Why We Ultimately Cannot Help Legislating Morality

Why We Ultimately Cannot Help Legislating Morality The Garrett Ashley Mullet Show

“He who has ears to hear, let him hear.”

So says Jesus, in Matthew 11:15, and several other places in the New Testament gospel accounts. And when he says this, it just goes to show that there is a difference between knowledge and understanding, and between the capacity to sense over and against actually making sense of what is happening.

Thus we come, once more, to the question of legislating morality. I maintain that we cannot help it. To propose, debate, vote on, enact, enforce, or rule regarding laws is inescapably a moral exercise.

Or else what is morality again? Consult Oxford Languages, for instance, and this is what you will find:

mo·ral·i·ty – /məˈralədē/ – noun

  • principles concerning the distinction between right and wrong or good and bad behavior.
  • a particular system of values and principles of conduct, especially one held by a specified person or society.
  • the extent to which an action is right or wrong.

Now take ChatGPT, for instance, a new search engine from a company called OpenAI, slated to upend the longstanding market dominance of Google in giving us answers to our random queries and reliable results for our various research interests.

Arguably the biggest problem to solve in relation to the application of generative artificial intelligence is that of what ethical boundaries, if any, to place on what users can and cannot ask or get responses for. That is, the more powerful the internet search tool, the greater the potential for it to be used for “evil.” But then we must define both what is good and evil to know what to prohibit or permit ChatGPT users to learn from it.

One thing at least is safe to say, and that is that I do not want the same folks in the U.S. government, who carry water for the Progressive agenda, running interference for lies and fibs and propaganda, to similarly leverage ChatGPT to pull off ever-more convincing deceptions. Yet that is the very real possibility, that the composite answers to our individual and private attempts at verification, confirmation, refutation, and rebuttal will be thwarted by extraordinarily persuasive deepfakes, both to incriminate those who are actually innocent, and to exonerate the truly guilty.

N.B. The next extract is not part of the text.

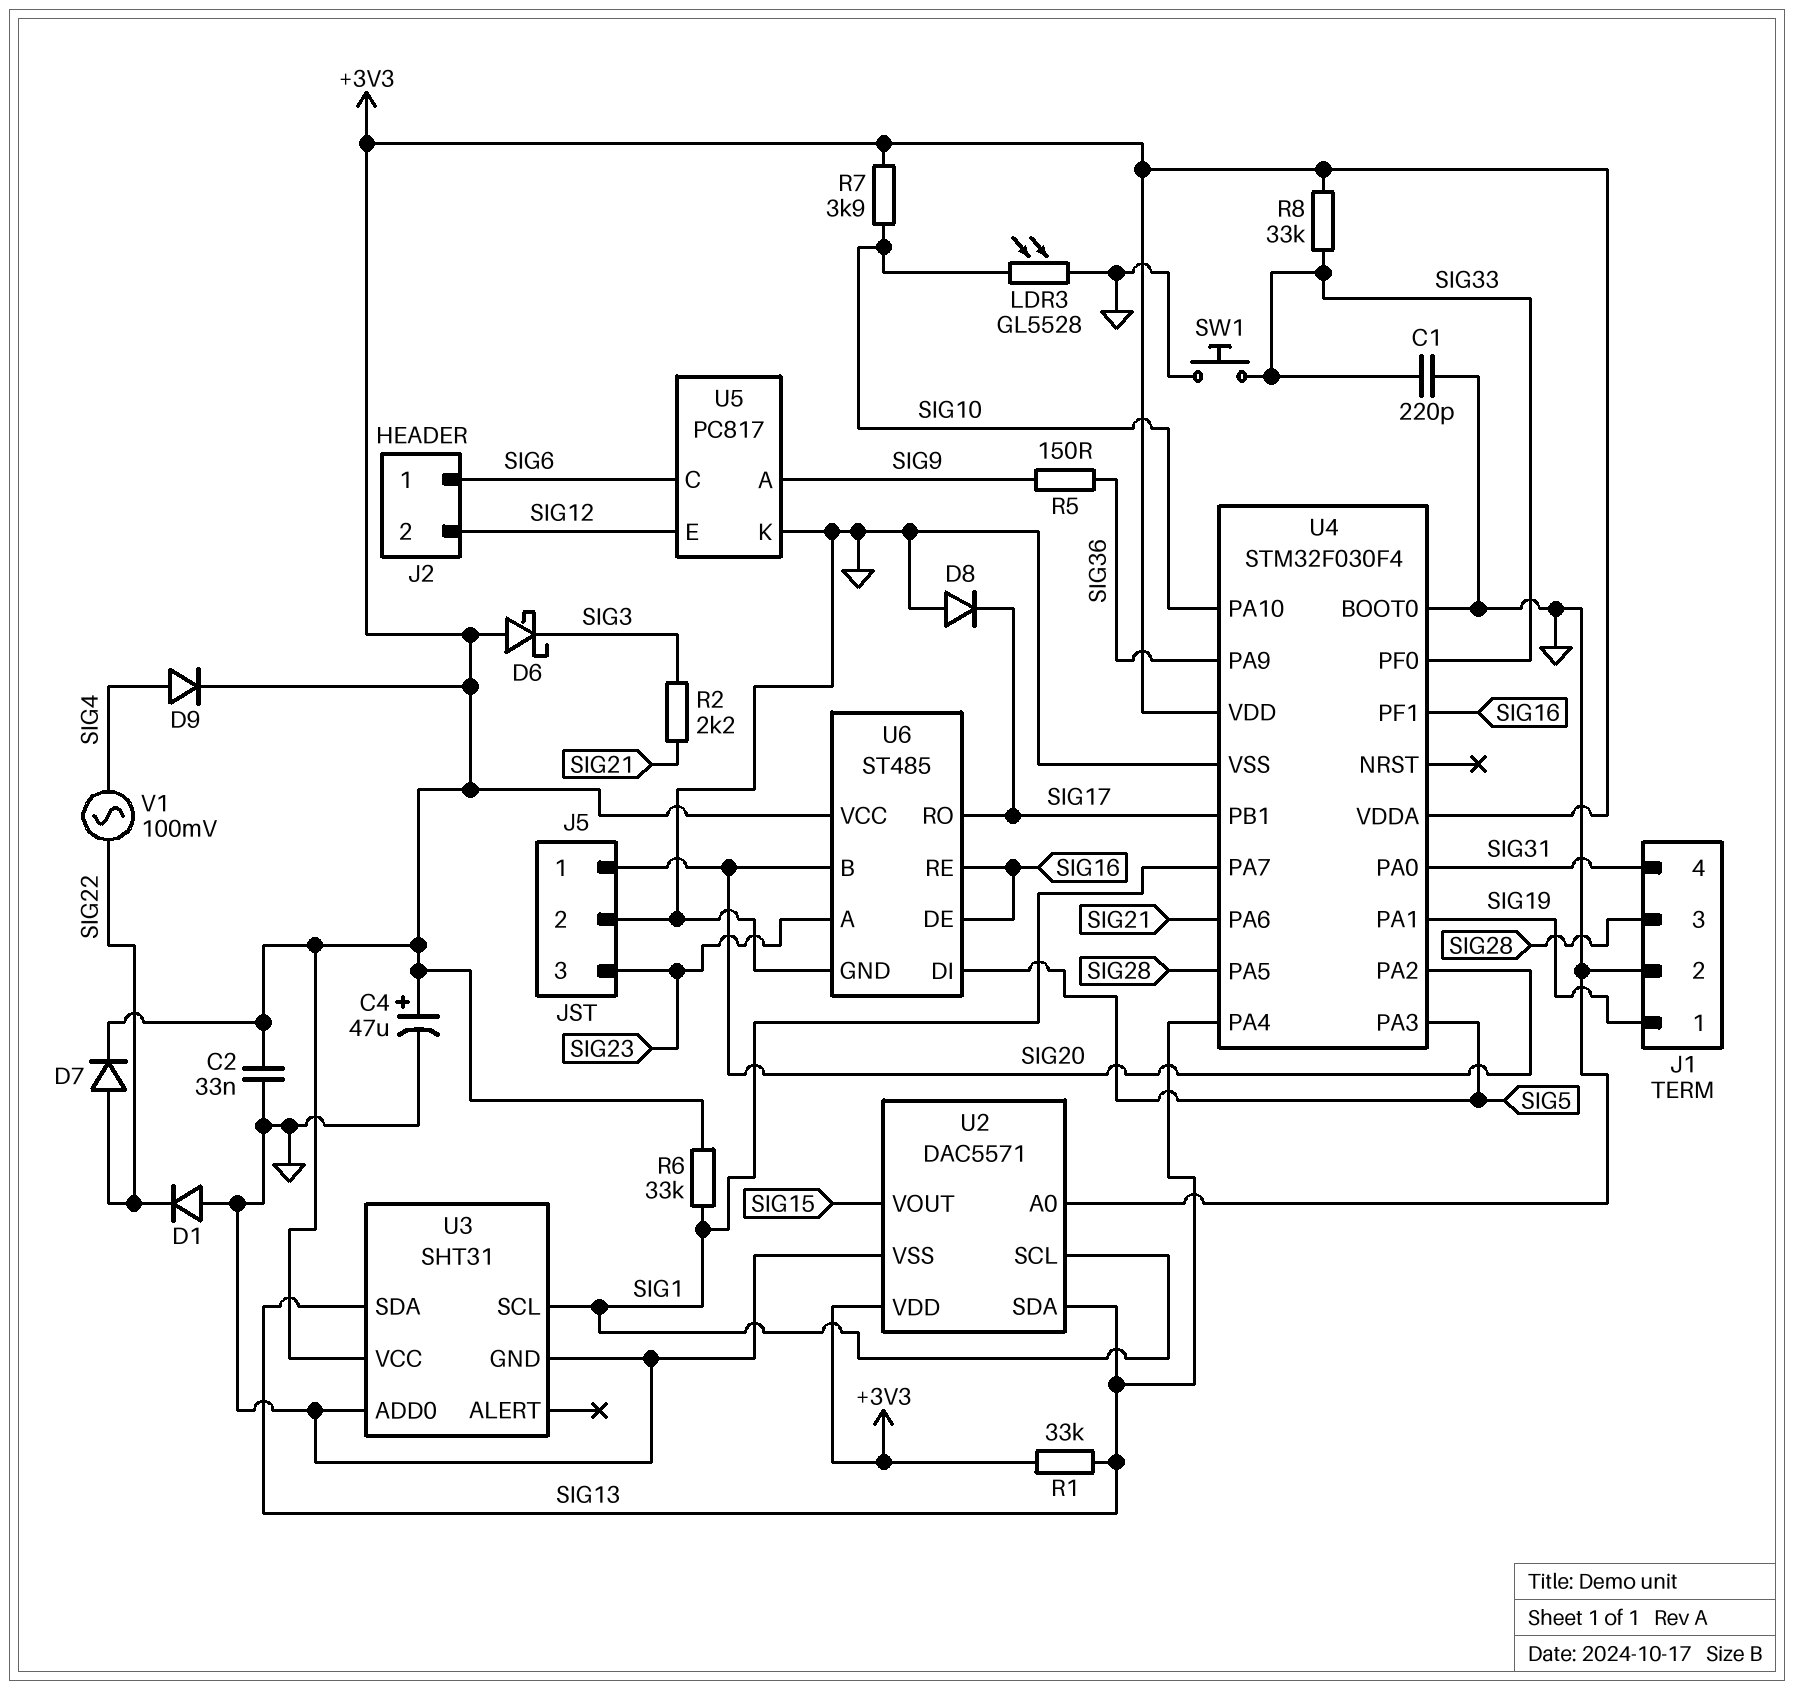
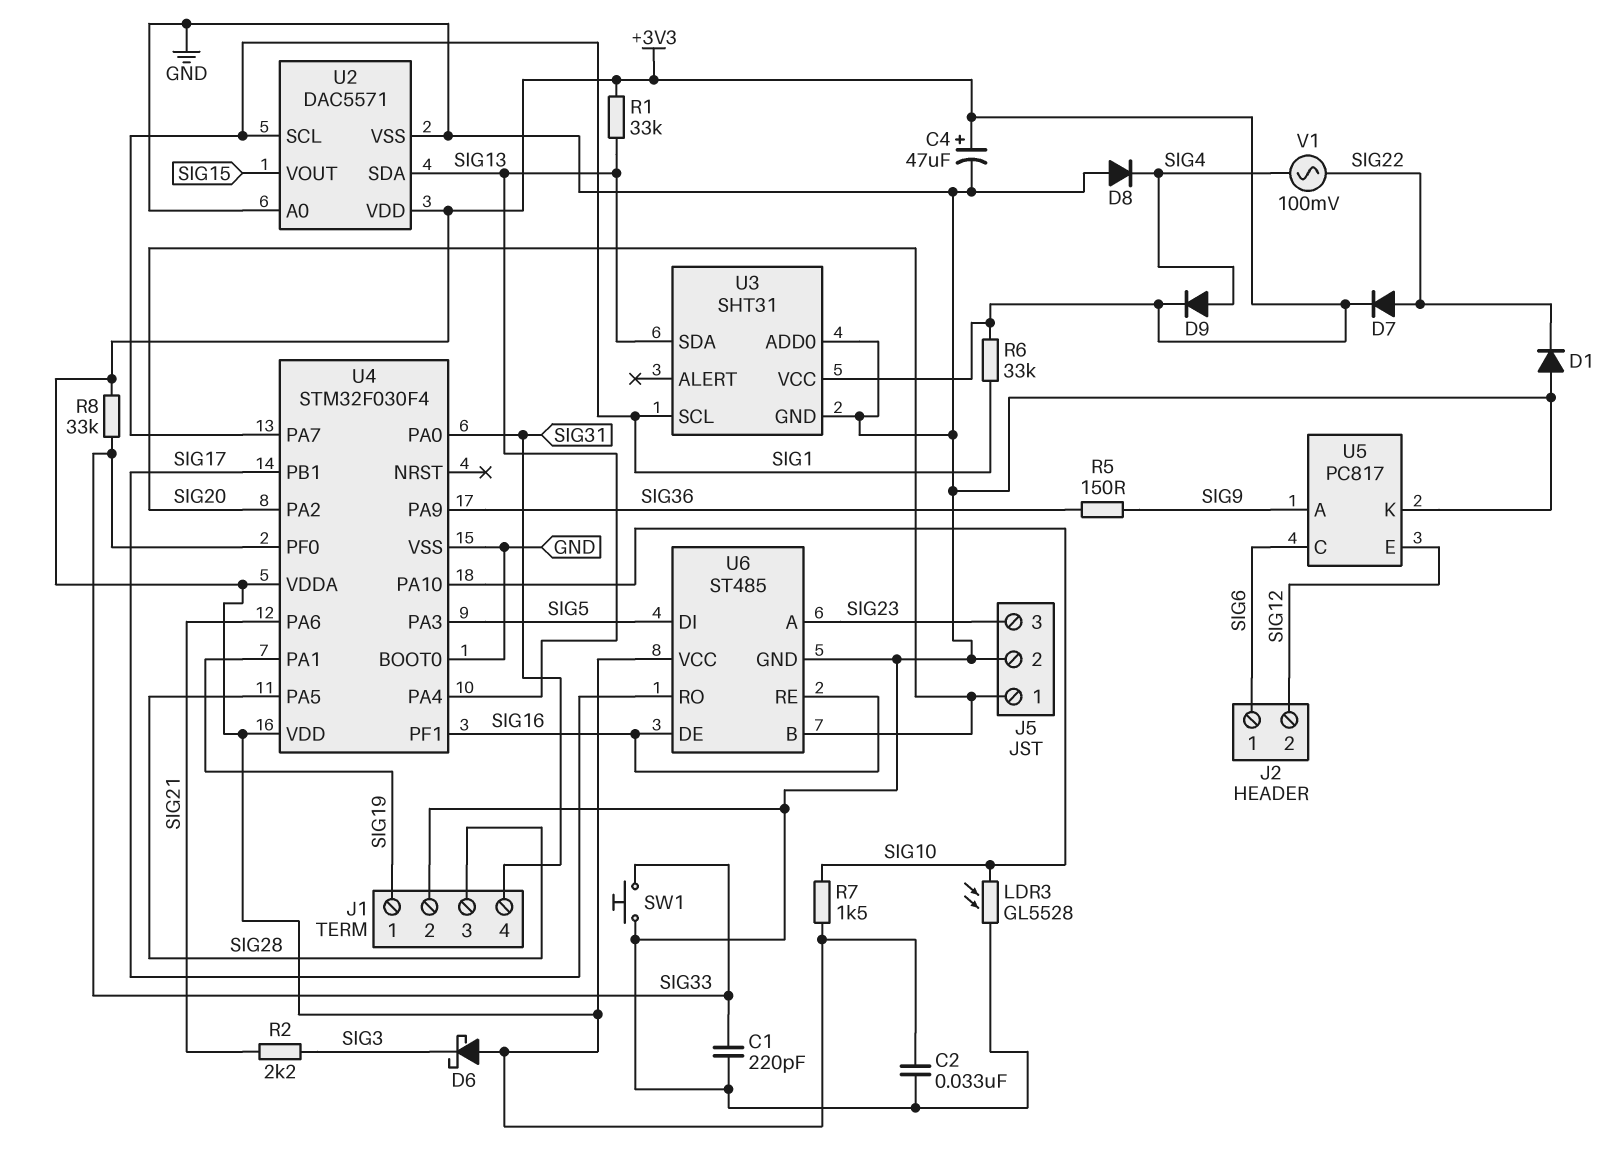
D8: diode (A GND, K SIG17) -> diode (A GND, K SIG4)
R7: 3.9k (+3V3, SIG10) -> 1.5k (+3V3, SIG10)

On the other hand, the opposite potential is also there, that putting legitimate ethical parameters in place will make ChatGPT an even more powerful codebreaker for use against deceptive sin and outright lies. We should hope this is the outcome, even as we conceive of what we will do if such does not occur.

Nevertheless, one thing is for certain, that the question of morality must be answered somehow, with some ethical standard or another. Consequently, how this answer is arrived at is every bit as powerful, or more, than the conclusions in their particulars, as such will either be used to make us freer or less free, abler to secure and enjoy our rights or less able.

Would that all those who are in a position to decide on a personal and institutional level how to answer this question would listen to the recent discussion Tom Holland, Stephen Meyer, and Douglas Murray had, moderated by Peter Robinson, on the question of God’s existence, particularly for its far-reaching implications for the dreams we dream, and the conceptions we hold dear, or else object to and discard, in the West, which will either continue to make possible the accumulated blessings and conveniences we associate with our modern age, or else will see us spiraling down, harder and faster, back to the Dark Ages, only this time with smart phones in our pockets and self-driving cars in our stables.

That is to say, we are going to need to give ChatGPT the answer to the question of the existence and authority of God, and not the other way around.